What is needed: Give every line of the listing below as a JSON list of strings, one string per line, leaving out blank lines.

=== Section Start ===

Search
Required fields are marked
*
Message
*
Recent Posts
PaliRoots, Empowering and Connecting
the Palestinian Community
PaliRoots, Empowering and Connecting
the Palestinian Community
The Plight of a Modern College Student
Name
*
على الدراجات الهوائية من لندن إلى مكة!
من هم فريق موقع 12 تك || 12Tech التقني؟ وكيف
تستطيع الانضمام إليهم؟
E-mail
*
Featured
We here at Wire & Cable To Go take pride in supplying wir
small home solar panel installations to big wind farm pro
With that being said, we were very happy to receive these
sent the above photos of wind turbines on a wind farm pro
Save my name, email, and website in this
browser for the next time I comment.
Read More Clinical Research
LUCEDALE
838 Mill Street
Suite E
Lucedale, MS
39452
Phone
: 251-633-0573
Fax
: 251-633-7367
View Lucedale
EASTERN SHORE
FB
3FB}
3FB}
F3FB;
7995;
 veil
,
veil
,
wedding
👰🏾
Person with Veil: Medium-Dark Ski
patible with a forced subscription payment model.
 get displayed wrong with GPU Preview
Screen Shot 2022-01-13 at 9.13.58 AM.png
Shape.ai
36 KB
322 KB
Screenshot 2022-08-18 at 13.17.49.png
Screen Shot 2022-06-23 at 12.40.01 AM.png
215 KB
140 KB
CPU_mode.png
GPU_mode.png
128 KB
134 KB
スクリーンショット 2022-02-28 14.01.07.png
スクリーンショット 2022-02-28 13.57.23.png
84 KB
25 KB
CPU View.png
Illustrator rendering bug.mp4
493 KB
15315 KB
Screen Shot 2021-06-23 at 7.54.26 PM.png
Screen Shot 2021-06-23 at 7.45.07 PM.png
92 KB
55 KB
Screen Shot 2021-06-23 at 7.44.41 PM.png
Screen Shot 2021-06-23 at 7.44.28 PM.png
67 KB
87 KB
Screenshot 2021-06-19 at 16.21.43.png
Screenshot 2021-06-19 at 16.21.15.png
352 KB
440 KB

=== Section End ===

Exercise response:
[
  "Search",
  "Required fields are marked",
  "*",
  "Message",
  "*",
  "Recent Posts",
  "PaliRoots, Empowering and Connecting",
  "the Palestinian Community",
  "PaliRoots, Empowering and Connecting",
  "the Palestinian Community",
  "The Plight of a Modern College Student",
  "Name",
  "*",
  "على الدراجات الهوائية من لندن إلى مكة!",
  "من هم فريق موقع 12 تك || 12Tech التقني؟ وكيف",
  "تستطيع الانضمام إليهم؟",
  "E-mail",
  "*",
  "Featured",
  "We here at Wire & Cable To Go take pride in supplying wir",
  "small home solar panel installations to big wind farm pro",
  "With that being said, we were very happy to receive these",
  "sent the above photos of wind turbines on a wind farm pro",
  "Save my name, email, and website in this",
  "browser for the next time I comment.",
  "Read More Clinical Research",
  "LUCEDALE",
  "838 Mill Street",
  "Suite E",
  "Lucedale, MS",
  "39452",
  "Phone",
  ": 251-633-0573",
  "Fax",
  ": 251-633-7367",
  "View Lucedale",
  "EASTERN SHORE",
  "FB",
  "3FB}",
  "3FB}",
  "F3FB;",
  "7995;",
  " veil",
  ",",
  "veil",
  ",",
  "wedding",
  "👰🏾",
  "Person with Veil: Medium-Dark Ski",
  "patible with a forced subscription payment model.",
  " get displayed wrong with GPU Preview",
  "Screen Shot 2022-01-13 at 9.13.58 AM.png",
  "Shape.ai",
  "36 KB",
  "322 KB",
  "Screenshot 2022-08-18 at 13.17.49.png",
  "Screen Shot 2022-06-23 at 12.40.01 AM.png",
  "215 KB",
  "140 KB",
  "CPU_mode.png",
  "GPU_mode.png",
  "128 KB",
  "134 KB",
  "スクリーンショット 2022-02-28 14.01.07.png",
  "スクリーンショット 2022-02-28 13.57.23.png",
  "84 KB",
  "25 KB",
  "CPU View.png",
  "Illustrator rendering bug.mp4",
  "493 KB",
  "15315 KB",
  "Screen Shot 2021-06-23 at 7.54.26 PM.png",
  "Screen Shot 2021-06-23 at 7.45.07 PM.png",
  "92 KB",
  "55 KB",
  "Screen Shot 2021-06-23 at 7.44.41 PM.png",
  "Screen Shot 2021-06-23 at 7.44.28 PM.png",
  "67 KB",
  "87 KB",
  "Screenshot 2021-06-19 at 16.21.43.png",
  "Screenshot 2021-06-19 at 16.21.15.png",
  "352 KB",
  "440 KB"
]